🤖 AI Summary
This paper addresses the lack of unified, fair, and reproducible evaluation standards for voice cloning TTS models by introducing VCTK-Bench—the first open-source voice cloning benchmark. Methodologically, it establishes an end-to-end automated evaluation framework quantifying three core dimensions: speaker similarity, naturalness, and robustness—incorporating ASR-/SSL-based speaker verification, MOS prediction models, adversarial sample generation, and cross-lingual generalization assessment. Key contributions include: (1) a standardized evaluation protocol; (2) a lightweight, open-source Python evaluation library; and (3) a dynamic, transparent, and continuously updated community leaderboard.
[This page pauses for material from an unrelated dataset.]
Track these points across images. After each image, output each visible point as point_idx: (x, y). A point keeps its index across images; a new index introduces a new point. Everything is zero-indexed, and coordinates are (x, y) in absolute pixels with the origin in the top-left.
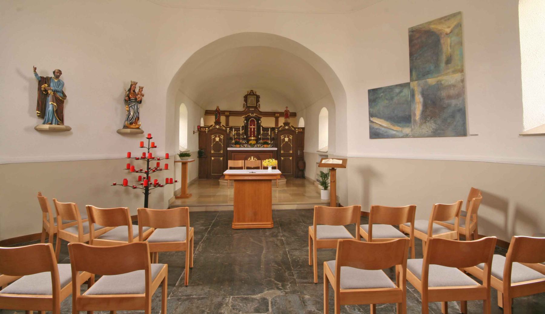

Experiments across 12 state-of-the-art models demonstrate strong correlation between automatic scores and human MOS ratings (Spearman ρ = 0.92), significantly improving evaluation efficiency and reproducibility.
📝 Abstract
We present a novel benchmark for voice cloning text-to-speech models. The benchmark consists of an evaluation protocol, an open-source library for assessing the performance of voice cloning models, and an accompanying leaderboard. The paper discusses design considerations and presents a detailed description of the evaluation procedure. The usage of the software library is explained, along with the organization of results on the leaderboard.